Task. Below this line is a set of entries; quote exactly the lines from the line that contains "الاستراتيجية | | | | | | |" to the line that contains "0.002 | 3.123 | |", both lines included.
::::::
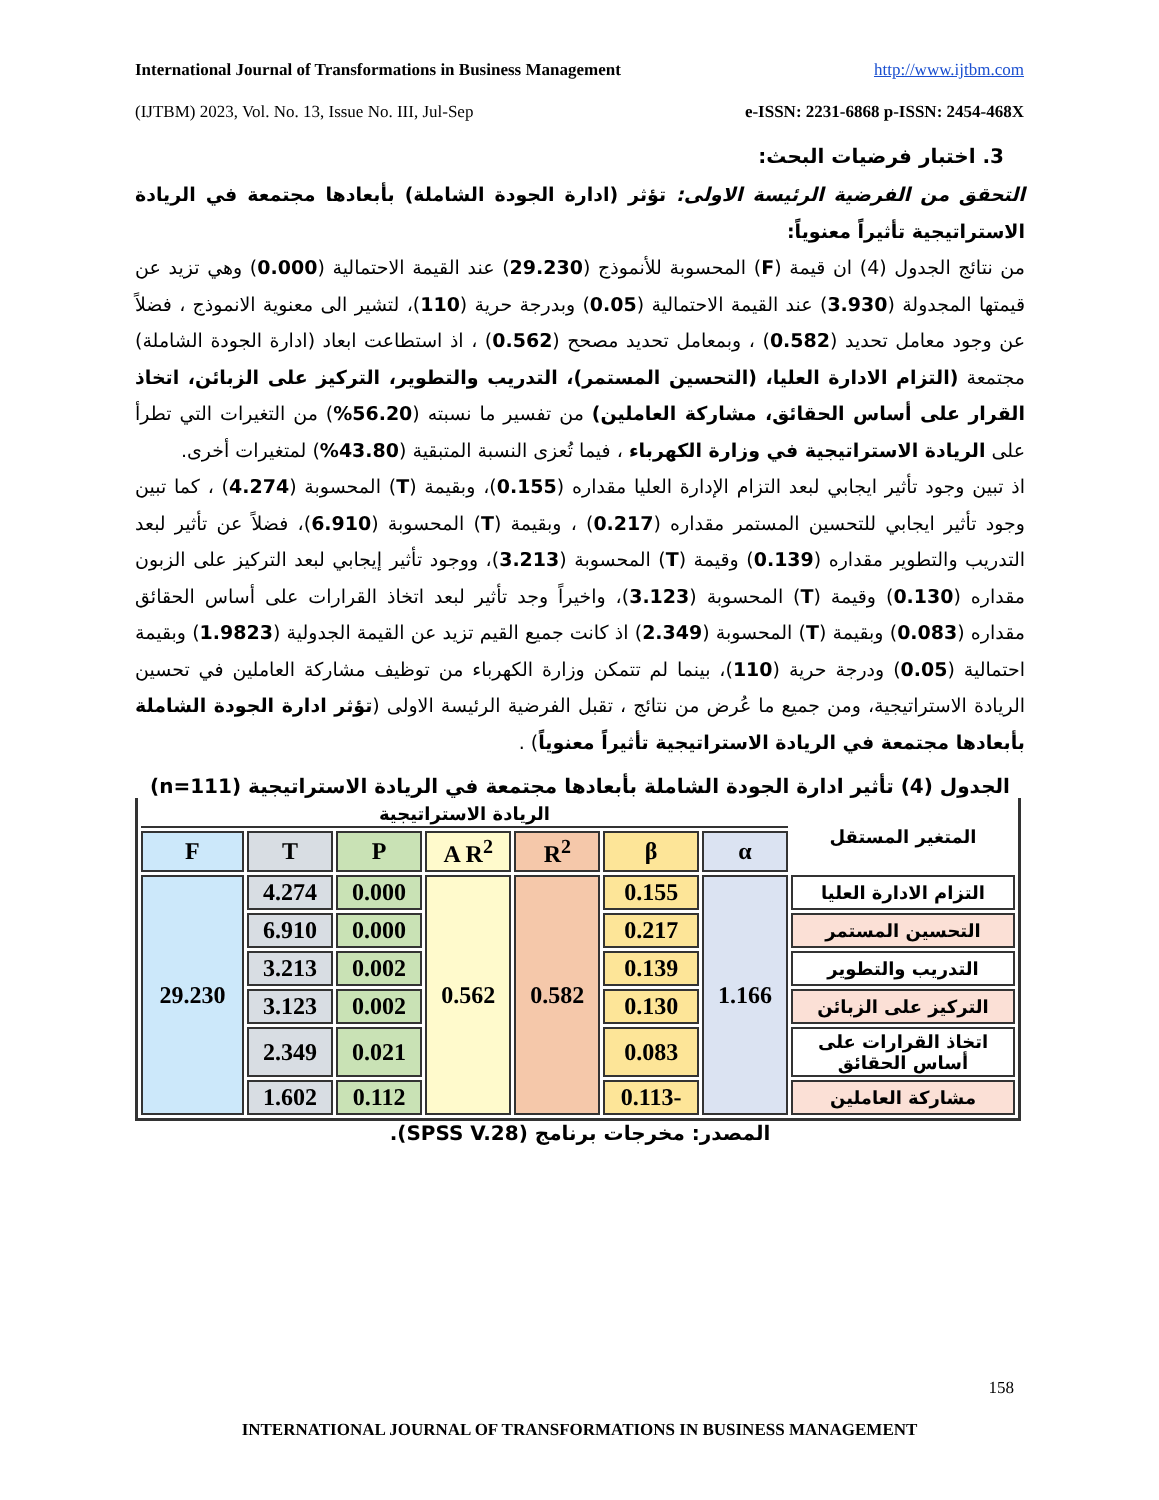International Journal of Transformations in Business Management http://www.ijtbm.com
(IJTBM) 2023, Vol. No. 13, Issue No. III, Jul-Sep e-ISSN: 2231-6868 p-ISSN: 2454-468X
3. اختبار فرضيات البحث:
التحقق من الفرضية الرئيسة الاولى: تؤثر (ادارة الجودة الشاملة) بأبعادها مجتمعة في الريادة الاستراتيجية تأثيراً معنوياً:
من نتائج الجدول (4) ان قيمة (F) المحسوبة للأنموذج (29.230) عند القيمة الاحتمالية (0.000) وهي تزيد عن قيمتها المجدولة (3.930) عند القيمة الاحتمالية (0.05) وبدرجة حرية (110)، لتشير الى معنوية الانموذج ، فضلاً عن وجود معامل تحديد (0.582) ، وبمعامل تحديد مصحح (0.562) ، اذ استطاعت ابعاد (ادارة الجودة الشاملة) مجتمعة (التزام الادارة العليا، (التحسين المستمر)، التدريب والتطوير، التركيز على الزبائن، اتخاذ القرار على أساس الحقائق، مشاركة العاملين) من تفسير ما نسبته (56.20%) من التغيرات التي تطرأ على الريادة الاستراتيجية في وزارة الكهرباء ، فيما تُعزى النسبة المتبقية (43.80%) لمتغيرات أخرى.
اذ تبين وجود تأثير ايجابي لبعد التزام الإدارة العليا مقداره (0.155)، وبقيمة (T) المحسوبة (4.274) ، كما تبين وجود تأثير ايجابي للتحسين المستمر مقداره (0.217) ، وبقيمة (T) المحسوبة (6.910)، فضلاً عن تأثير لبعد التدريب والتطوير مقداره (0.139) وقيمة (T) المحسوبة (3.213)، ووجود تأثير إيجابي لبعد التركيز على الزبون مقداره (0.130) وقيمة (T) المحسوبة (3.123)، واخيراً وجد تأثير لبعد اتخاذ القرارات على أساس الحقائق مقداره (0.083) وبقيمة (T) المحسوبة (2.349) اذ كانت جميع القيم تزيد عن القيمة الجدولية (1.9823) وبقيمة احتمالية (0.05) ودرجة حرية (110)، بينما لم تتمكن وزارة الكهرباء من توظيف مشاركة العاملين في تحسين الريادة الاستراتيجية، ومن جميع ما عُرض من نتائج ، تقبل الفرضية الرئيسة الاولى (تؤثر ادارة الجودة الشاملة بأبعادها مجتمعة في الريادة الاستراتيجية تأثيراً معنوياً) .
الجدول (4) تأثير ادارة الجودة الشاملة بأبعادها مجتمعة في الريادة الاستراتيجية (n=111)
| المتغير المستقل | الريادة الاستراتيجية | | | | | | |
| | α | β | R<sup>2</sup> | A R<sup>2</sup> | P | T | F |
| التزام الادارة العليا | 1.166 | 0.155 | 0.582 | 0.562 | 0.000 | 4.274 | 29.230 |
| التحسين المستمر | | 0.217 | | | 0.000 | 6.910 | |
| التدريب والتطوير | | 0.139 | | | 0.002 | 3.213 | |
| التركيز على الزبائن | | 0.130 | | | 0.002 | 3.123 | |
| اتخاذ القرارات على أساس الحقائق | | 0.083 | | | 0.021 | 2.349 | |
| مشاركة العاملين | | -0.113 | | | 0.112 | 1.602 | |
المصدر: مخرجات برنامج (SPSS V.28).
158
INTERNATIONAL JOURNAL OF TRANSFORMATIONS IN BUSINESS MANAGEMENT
::::::
Written reply.
| المتغير المستقل | الريادة الاستراتيجية | | | | | | |
| | α | β | R<sup>2</sup> | A R<sup>2</sup> | P | T | F |
| التزام الادارة العليا | 1.166 | 0.155 | 0.582 | 0.562 | 0.000 | 4.274 | 29.230 |
| التحسين المستمر | | 0.217 | | | 0.000 | 6.910 | |
| التدريب والتطوير | | 0.139 | | | 0.002 | 3.213 | |
| التركيز على الزبائن | | 0.130 | | | 0.002 | 3.123 | |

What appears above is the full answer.